Lisboetas - V
Capela de N. Sª da Glória - Lisboa
O campo
baldio, em parte do qual fora no século XIII construído o mosteiro de religiosas
seráficas, em Lisboa, era desde longa data conhecido pela designação de Campo
da Forca, a qual lhe adveio de nele se realizarem as execuções capitais; este
campo só depois, provavelmente no século XVII ou XVIII, passou a chamar-se
Campo de Santa Clara, como ainda hoje o continua sendo. As religiosas do velho
e nobre mosteiro, que tão frequentemente eram surpreendidas pelo lúgubre espetáculo
que de quando em quando as justiças lhes punham à vista dos olhos, suplicaram
um dia que tais execuções não fossem mais efetuadas naquele local; no que foram
atendidas, sendo depois escolhido para tal fim o chamado Cardal da Graça,
vasto terreno, ermo de moradores
naquele tempo, confinado entre as ruas da Graça, da Cruz dos Quatro Caminhos, e
da Bela Vista. Da abundância de cardos e outras ervas daninhas, veio ao sítio
tal designação, ainda hoje conservada na Rua do Cardal, ali existente, e no da
antiga ermida de que vamos falar, que era nomeada sempre nos documentos da
mesma e pela população da vizinhança: ermida de N. Senhora da Glória, ao Cardal
da Graça (1).
A
origem desta capela, verdadeira ermida noutros tempos, pois ermo era o sítio
onde ela foi erigida. Depois de a forca (2) ter começado a funcionar
no Cardal da Graça, um dia, em data impossível de precisar, alguém, uma alma
compassiva e piedosa certamente, condoída do abandono a que eram votados os
infelizes que ali, nos derradeiros momentos da vida, nada podiam contemplar que
lhes lembrasse a misericórdia divina, mandou colocar, fronteiro à forca, um
painel representando, sob a invocação de N. Sª da Gloria, aquela que é nas
torturas desta vida, o Refúgio dos pecadores e a Consolação dos aflitos.

TAREFAS:
[a] Resuma em duas frases o texto sobre a Capela de Nossa Senhora da Glória.
[b] Segundo o texto sobre a Capela de Nossa Senhora da Glória, entre que ruas ficava o Cardal da Graça?
[c] Prossiga o texto sobre a Capela de Nossa Senhora da Glória a partir do ponto em que termina.
Os registos provêm de outra fonte.

DADOS BRUTOS:
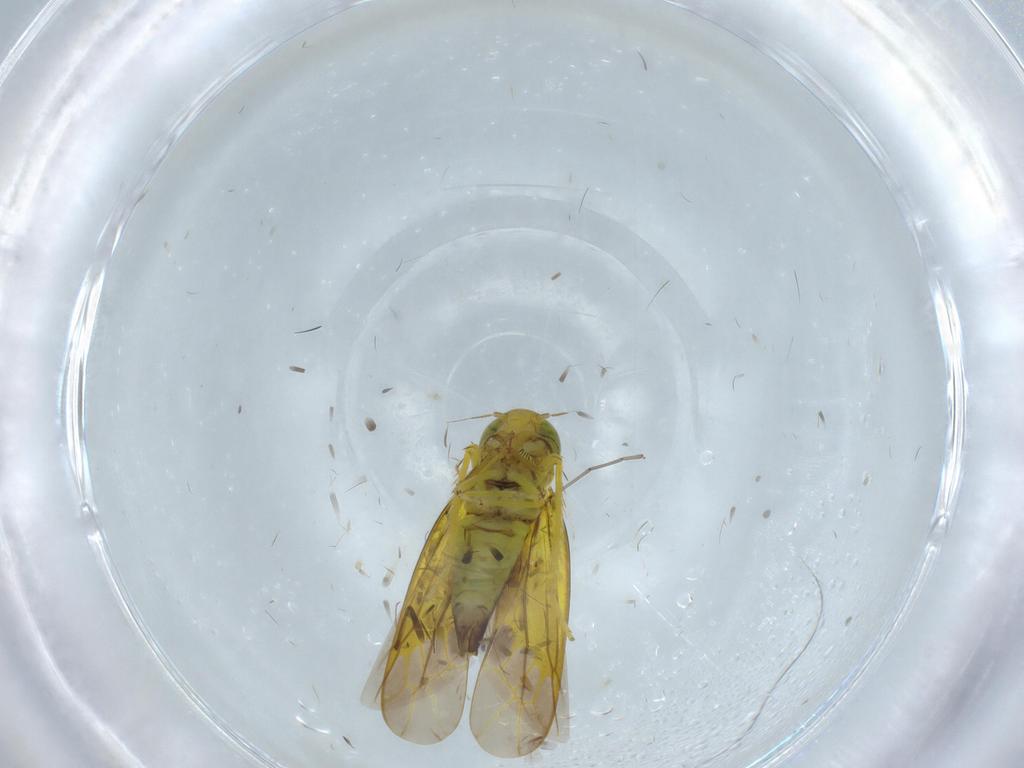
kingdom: Animalia
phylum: Arthropoda
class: Insecta
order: Hemiptera
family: Cicadellidae
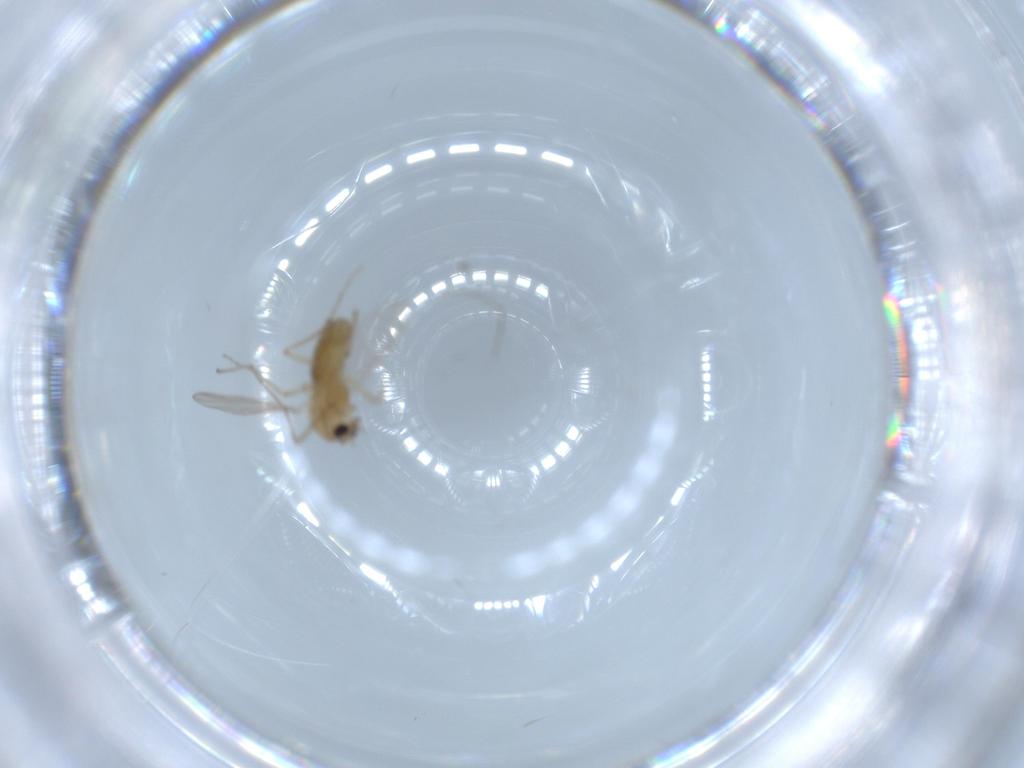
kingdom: Animalia
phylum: Arthropoda
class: Insecta
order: Diptera
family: Chironomidae
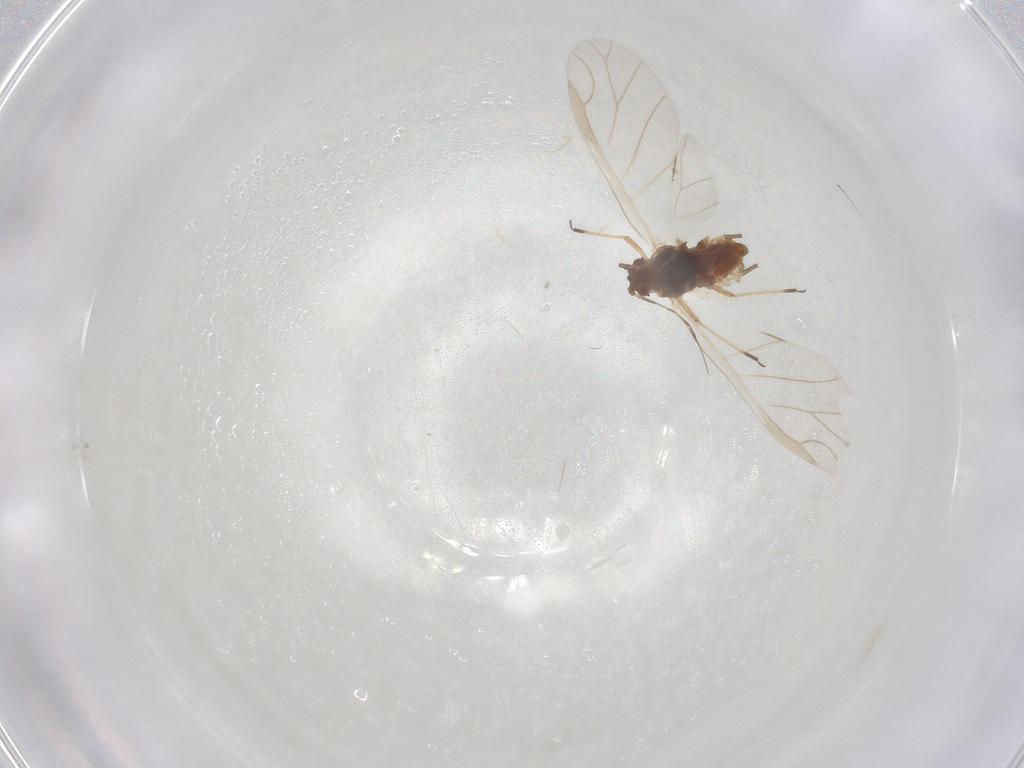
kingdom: Animalia
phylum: Arthropoda
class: Insecta
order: Hemiptera
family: Aphididae
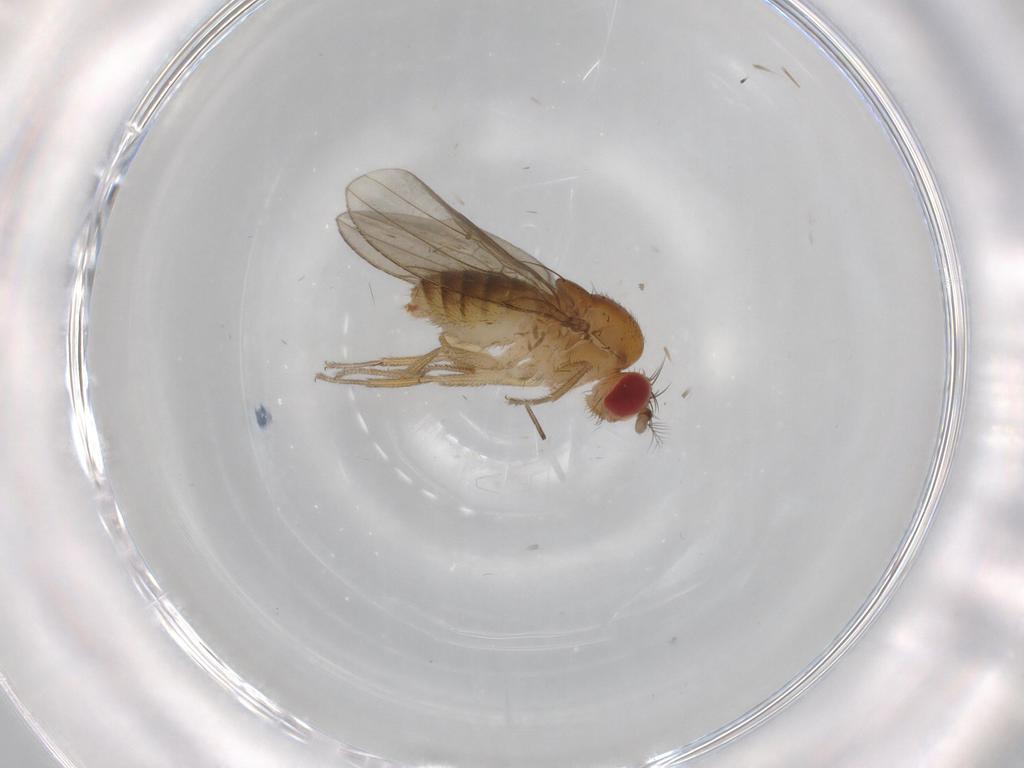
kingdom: Animalia
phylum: Arthropoda
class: Insecta
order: Diptera
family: Drosophilidae
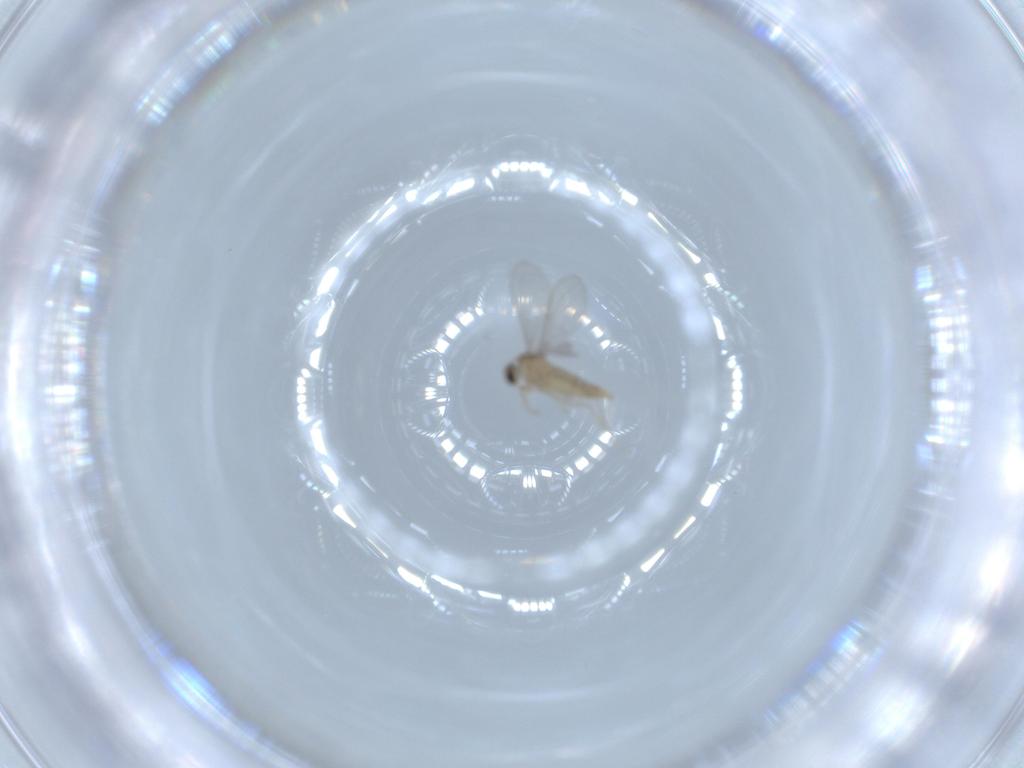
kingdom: Animalia
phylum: Arthropoda
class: Insecta
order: Diptera
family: Cecidomyiidae
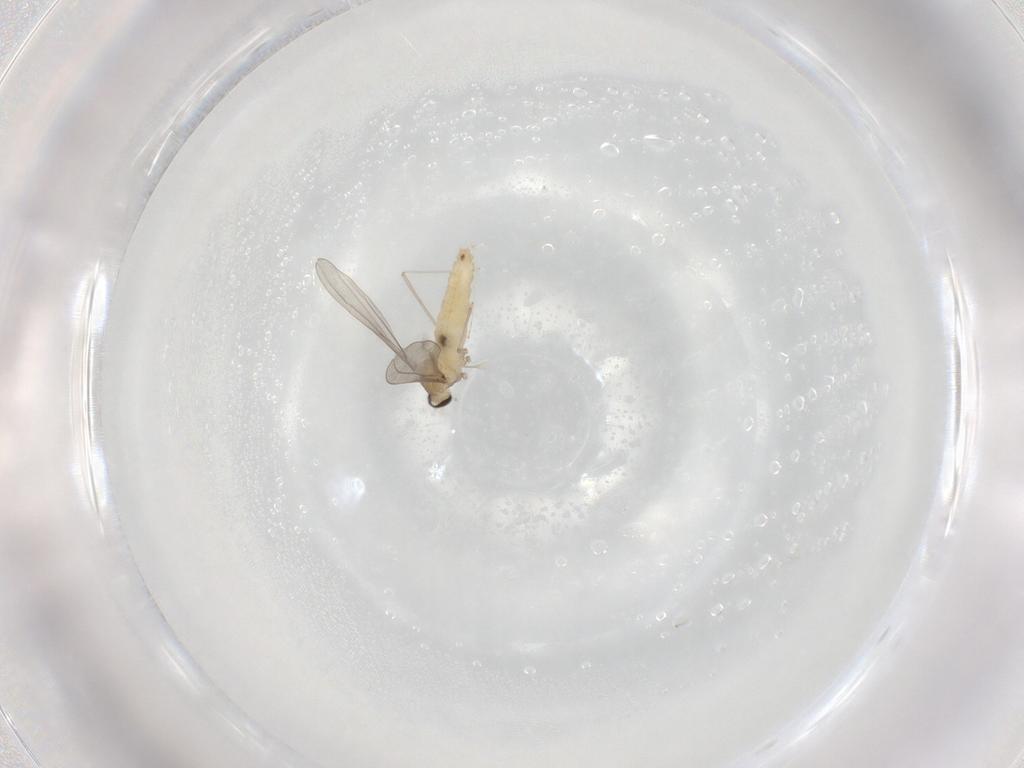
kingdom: Animalia
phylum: Arthropoda
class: Insecta
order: Diptera
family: Cecidomyiidae
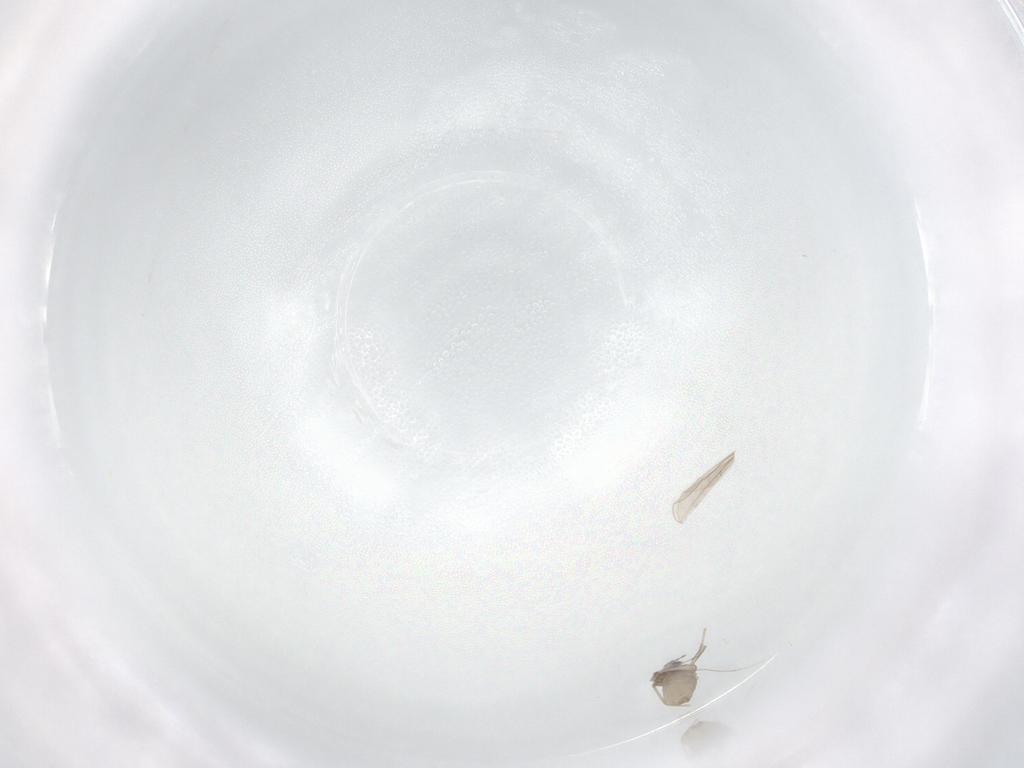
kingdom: Animalia
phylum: Arthropoda
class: Insecta
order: Diptera
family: Cecidomyiidae
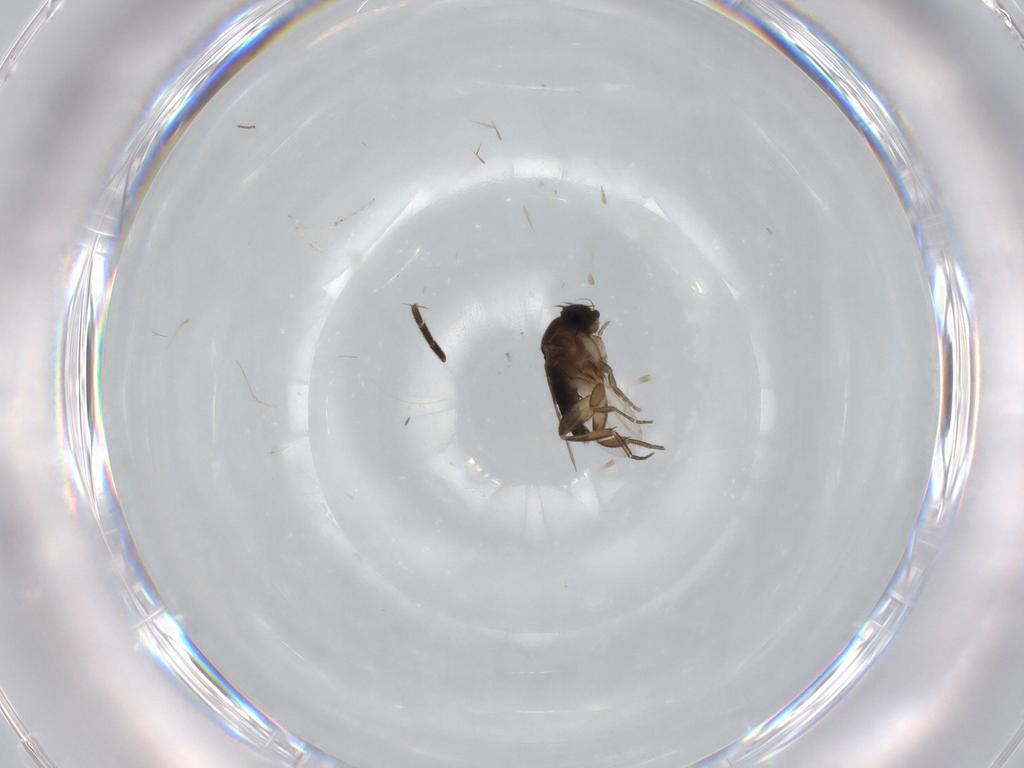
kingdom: Animalia
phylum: Arthropoda
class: Insecta
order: Diptera
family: Phoridae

RESPOSTAS:
[a] O Campo da Forca, em Lisboa, onde se realizavam as execuções capitais e que mais tarde passou a chamar-se Campo de Santa Clara, deixou de servir para esse fim a pedido das religiosas do mosteiro ali construído. Em seu lugar foi escolhido o Cardal da Graça, nome vindo da abundância de cardos e outras ervas daninhas, onde, depois de a forca começar a funcionar, alguém mandou colocar fronteiro a ela um painel representando Nossa Senhora da Glória.

[b] Entre as ruas da Graça, da Cruz dos Quatro Caminhos e da Bela Vista.

[c]
Esse
piedoso painel da Virgem Mãe começou também um dia a ser alumiado, talvez por
algum parente ou pessoa amiga de qualquer justiçado, quem sabe? A devoção
tornou-se frequente, e um dia, para melhor resguardar o painel e o lampadário,
foi erguido sobre quatro pilares um alpendre, como se nos deparam ainda pelos
recantos das nossas aldeias.
Assim,
perdurou o mesquinho alpendre e assim se mantinha espalhando, pelos curiosos
que ali acorriam e pela vizinhança, a devoção de N. S.ª da Glória; um dia porém
o mesquinho painel foi substituído por uma imagem de vulto erguida num singelo
nicho de pedra, mais chamando a atenção e mais santificando o lugar.
Estavam
assim as coisas quando o fatal terremoto de l de Novembro de 1755 tudo veio
modificar; os vastos e quase desertos terrenos do Campo de Santa Clara, da Cruz
dos Quatro Caminhos, do Cardal da Graça e proximidades foram desordenadamente
invadidos no decorrer daquele dia, e seguintes, por muitos moradores da cidade
destruída, que, espavoridos, fugiam aos horrores de tão desabalado cataclismo.
(Anda vamos falar sobre o Terramoto!)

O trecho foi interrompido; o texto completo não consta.